By Lorenzo Kom`boa Ervin, Black/People of Color Organizing Drive, Atlanta, GA. (Excerpt from "Anarcho-Syndicalists of the World -- Unite!"

Foreign born or "undocumented" workers have long been some of the most exploited members of the working class. Driven from their homelands in the search for higher wages and better living standards, they must emigrate or smuggle themselves into the US. Many times the United States is directly responsible for the depressed labor and economic conditions due to imperialist exploitation, as in Mexico, for instance. These workers are forced to perform the most menial, back-breaking labor at the lowest wages, jobs that the native-born workers refuse to do, such as migrant farm labor or in garment sweatshops.

Because of their delicate legal status as "illegal aliens," they are subjected to bullying and slave labor tactics by bosses, and forced to live in scandalously inhuman conditions at exorbitant cost. But even with such dismal conditions and ill treatment, foreign born workers are now fighting back. Through strikes, demonstrations, boycotts, lawsuits and other protest actions, these workers are standing up for their rights against the intimidation of the employers and the State. It is the State, doing the bidding of the rich capitalists, which has led a racist repressive campaign against so-called "illegal aliens" and who has jailed and deported these workers, through its Immigration and Nationalization Service.

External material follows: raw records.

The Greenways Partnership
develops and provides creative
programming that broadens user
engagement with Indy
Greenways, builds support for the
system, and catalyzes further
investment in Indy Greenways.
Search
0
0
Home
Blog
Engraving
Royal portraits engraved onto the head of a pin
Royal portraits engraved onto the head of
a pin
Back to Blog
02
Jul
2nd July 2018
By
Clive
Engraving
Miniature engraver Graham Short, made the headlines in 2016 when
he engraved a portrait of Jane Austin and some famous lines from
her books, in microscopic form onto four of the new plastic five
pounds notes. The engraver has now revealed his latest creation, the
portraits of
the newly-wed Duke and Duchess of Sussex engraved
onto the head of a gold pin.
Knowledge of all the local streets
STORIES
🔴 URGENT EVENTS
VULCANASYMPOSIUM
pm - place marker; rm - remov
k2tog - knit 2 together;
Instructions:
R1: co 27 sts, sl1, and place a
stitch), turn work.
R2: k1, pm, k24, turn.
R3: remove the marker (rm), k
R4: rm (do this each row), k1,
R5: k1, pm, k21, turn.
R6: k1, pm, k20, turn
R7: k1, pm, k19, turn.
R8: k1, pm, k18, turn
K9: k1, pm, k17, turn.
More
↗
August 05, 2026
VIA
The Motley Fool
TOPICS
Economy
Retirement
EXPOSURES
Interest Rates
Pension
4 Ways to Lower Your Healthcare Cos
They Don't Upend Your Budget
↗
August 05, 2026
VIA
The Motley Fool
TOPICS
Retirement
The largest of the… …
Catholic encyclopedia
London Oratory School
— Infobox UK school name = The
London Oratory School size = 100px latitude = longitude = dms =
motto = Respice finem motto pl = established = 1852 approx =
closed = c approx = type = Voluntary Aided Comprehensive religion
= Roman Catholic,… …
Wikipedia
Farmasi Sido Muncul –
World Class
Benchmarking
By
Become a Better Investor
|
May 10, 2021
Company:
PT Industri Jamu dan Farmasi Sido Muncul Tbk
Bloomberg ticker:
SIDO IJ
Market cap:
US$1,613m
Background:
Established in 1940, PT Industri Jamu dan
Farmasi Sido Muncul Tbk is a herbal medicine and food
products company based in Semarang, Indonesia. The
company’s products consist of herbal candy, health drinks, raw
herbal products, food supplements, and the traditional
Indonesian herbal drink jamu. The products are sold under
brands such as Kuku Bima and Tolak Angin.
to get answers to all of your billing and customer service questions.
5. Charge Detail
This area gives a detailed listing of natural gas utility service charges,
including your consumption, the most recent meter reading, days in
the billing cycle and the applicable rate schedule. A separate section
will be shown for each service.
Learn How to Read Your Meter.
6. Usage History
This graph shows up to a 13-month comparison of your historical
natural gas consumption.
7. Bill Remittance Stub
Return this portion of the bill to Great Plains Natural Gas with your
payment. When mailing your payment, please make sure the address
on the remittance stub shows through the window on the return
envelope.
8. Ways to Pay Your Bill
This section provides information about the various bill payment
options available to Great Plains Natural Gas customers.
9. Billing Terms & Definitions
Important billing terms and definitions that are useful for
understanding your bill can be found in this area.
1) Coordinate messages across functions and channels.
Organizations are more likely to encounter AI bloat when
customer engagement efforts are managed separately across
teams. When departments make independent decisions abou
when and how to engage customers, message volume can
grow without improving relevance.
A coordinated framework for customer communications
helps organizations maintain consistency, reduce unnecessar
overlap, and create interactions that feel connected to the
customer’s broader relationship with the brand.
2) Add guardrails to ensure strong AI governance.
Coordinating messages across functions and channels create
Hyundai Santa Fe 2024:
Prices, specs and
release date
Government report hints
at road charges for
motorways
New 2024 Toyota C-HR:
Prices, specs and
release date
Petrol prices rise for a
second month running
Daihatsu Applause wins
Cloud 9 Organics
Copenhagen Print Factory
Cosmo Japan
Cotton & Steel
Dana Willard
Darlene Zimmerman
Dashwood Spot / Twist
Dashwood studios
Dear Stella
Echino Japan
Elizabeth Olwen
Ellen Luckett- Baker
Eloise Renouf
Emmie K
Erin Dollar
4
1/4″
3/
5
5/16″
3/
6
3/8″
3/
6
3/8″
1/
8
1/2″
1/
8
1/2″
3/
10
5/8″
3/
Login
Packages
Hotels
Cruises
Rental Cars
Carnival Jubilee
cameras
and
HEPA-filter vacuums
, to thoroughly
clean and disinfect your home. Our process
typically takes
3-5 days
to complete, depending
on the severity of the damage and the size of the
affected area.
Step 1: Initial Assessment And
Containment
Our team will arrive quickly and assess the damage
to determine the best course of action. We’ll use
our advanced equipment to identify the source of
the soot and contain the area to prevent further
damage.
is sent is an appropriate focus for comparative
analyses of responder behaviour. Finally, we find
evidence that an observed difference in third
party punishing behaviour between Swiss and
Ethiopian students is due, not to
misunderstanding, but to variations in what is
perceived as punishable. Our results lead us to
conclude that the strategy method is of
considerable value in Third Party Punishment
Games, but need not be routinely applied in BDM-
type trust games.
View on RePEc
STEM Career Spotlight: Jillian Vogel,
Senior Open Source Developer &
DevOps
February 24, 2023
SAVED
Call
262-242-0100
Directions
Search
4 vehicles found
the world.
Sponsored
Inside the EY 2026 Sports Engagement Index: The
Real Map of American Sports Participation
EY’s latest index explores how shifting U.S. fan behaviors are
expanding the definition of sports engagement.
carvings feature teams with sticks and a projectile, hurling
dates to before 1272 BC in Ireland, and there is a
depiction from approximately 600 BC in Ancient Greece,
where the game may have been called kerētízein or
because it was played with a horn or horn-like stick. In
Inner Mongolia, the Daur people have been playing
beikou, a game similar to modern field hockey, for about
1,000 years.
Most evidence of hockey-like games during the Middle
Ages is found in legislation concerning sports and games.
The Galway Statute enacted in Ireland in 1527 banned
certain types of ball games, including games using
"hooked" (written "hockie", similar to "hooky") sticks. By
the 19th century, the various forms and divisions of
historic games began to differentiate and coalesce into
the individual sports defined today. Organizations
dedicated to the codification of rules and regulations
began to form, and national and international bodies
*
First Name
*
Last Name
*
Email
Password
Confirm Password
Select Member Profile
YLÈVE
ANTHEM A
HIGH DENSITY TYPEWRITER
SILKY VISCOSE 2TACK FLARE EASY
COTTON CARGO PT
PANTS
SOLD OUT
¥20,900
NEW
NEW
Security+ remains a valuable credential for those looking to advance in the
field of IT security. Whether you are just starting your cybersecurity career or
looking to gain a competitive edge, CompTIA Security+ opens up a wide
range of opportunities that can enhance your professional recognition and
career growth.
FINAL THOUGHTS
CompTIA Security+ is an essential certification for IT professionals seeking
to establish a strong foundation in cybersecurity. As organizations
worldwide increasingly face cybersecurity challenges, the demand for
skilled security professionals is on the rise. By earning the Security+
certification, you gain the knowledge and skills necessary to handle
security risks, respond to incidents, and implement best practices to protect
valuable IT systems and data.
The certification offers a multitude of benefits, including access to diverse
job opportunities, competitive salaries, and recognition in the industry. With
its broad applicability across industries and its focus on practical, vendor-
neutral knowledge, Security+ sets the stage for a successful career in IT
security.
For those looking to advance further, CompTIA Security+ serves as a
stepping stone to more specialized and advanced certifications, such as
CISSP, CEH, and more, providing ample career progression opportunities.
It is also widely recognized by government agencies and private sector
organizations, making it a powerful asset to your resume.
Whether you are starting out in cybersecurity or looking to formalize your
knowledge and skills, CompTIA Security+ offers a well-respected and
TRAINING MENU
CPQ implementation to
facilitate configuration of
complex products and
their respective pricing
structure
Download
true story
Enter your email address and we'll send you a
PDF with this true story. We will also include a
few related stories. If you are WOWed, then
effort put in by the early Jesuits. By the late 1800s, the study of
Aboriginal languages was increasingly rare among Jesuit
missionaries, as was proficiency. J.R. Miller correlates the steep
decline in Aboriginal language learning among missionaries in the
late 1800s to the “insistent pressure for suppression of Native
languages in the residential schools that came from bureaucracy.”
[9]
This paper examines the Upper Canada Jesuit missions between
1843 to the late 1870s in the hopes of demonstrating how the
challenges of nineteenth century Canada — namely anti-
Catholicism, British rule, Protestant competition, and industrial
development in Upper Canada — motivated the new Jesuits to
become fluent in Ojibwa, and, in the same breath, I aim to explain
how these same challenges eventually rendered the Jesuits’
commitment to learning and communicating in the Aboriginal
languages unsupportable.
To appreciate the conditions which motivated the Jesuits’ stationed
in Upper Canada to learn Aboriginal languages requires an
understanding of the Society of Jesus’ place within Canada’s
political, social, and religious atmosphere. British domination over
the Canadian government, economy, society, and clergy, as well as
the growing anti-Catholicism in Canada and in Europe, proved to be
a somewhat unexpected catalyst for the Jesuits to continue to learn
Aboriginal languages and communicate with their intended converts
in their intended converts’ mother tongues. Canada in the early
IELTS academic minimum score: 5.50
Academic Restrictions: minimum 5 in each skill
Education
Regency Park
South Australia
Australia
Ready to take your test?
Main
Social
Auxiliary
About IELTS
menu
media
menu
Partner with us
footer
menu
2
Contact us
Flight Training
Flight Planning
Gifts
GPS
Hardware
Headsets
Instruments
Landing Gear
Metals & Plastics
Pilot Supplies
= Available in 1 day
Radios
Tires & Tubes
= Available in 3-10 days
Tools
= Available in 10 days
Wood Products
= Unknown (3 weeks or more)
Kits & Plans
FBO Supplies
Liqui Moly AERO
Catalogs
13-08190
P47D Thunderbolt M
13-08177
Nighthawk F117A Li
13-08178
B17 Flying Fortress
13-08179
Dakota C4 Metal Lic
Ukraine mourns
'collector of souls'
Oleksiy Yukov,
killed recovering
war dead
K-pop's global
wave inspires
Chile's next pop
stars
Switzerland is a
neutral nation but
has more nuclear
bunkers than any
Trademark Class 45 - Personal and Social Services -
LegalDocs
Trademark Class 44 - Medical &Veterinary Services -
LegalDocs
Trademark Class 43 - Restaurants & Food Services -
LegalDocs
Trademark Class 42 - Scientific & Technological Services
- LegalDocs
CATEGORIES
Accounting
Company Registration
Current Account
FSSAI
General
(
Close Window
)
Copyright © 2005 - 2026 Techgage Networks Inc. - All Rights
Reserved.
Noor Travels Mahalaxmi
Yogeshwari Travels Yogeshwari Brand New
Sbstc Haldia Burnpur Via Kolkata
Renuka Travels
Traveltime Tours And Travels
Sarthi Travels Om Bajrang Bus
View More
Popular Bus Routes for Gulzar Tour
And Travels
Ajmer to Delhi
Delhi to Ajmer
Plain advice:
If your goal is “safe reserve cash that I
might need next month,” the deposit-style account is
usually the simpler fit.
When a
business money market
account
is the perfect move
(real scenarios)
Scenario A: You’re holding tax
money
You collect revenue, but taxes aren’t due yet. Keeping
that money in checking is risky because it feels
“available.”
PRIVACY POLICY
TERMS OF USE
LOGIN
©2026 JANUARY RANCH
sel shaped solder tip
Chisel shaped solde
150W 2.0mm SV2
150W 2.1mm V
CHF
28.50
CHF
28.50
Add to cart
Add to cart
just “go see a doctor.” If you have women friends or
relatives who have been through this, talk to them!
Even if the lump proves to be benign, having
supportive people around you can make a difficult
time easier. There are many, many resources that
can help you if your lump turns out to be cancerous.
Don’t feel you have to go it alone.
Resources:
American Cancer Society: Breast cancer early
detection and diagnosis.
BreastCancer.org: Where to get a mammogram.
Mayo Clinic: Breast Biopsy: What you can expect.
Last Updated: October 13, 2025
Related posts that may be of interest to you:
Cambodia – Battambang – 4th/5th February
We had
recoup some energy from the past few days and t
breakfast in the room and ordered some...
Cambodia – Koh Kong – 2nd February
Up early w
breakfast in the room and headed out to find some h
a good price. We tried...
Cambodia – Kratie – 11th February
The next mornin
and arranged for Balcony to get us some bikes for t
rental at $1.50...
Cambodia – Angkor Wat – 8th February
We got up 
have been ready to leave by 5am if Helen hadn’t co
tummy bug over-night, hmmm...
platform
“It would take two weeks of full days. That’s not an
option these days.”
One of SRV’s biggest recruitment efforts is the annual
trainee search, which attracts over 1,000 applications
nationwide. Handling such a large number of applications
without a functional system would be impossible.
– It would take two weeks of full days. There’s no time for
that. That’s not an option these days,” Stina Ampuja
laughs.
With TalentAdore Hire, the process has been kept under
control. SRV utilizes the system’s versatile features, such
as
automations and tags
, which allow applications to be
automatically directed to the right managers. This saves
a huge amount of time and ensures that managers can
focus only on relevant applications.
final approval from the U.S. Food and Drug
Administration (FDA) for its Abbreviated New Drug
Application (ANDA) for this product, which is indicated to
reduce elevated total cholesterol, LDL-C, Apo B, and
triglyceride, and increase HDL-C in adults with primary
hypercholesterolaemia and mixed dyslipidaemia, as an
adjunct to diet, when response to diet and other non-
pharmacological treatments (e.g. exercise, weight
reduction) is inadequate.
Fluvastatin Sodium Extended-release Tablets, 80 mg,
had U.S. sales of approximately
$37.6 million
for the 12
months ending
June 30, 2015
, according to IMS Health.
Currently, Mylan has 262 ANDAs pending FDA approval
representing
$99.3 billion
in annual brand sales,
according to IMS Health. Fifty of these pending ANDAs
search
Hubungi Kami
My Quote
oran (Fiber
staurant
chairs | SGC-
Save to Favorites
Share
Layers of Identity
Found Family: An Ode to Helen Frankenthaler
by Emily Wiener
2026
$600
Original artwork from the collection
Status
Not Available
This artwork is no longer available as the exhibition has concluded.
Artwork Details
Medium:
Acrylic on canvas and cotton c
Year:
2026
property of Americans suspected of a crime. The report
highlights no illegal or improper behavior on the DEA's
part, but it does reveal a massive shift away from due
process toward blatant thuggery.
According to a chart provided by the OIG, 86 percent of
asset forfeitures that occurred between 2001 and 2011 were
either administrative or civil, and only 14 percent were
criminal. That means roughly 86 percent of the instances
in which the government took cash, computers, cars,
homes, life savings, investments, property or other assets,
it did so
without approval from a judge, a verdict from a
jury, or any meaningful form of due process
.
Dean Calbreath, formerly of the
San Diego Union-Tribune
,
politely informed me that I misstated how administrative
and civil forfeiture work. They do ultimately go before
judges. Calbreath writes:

These foreign born workers are combative and militant, and make the best union members, yet no major labor union will fight for them. In many respects, even the United Farm Workers Union has now withdrawn much of its support since it joined the reformist AFL-CIO.

This is not to deny that there are no labor organizations at all representing undocumented workers. Seventeen percent of them in this country are now union members. In addition, there are independent unions and associations like the Texas Farmworkers Union, CASA-General Brotherhood of Workers, and the Farm Labor Organizing Committee, which represents immigrant workers. But the independent farm worker unions and associations are not united in a nationwide effort or allied with organized labor. That must be one of the major tasks of the IWW. We must actively seek to recruit, represent, and organize undocumented workers and other immigrants, and affiliate with the independent unions and immigrant workers associations. The IWW must fight for these workers' rights and against the racism and xenophobia conjured up by the government and the bosses. The IWW must unite with foreign born workers and make their demands part of the demands for the entire working class for better conditions and humane treatment. Only by fighting for the most oppressed workers can we dare to call ourselves representative of the working class. We must demand:

  • an end to discrimination against foreign born workers. Union wage levels for all work performed.
  • improved working and living conditions, including being provided with union-approved low cost housing.
  • social and working benefits as native born workers.
  • the right to organize Labor unions without employer or government interference.
  • land to the tillers, and the disbanding of agribusiness conglomerates. Worker's should seize land if government will not provide them with land and implements.
  • creation of an independent Farm Labor Commission by unions to investigate the conditions of farm laborers and ensure that their living and working conditions meet federal safety standards and do not violate Labor laws, or the civil rights of workers.
  • an end to harassment and deportation by La Migra, the Immigration and Nationalization Service's police.
  • free immigration to the US for all who wish to work.
  • the freedom of all immigrants confined in federal or State prison for mere entry into the country.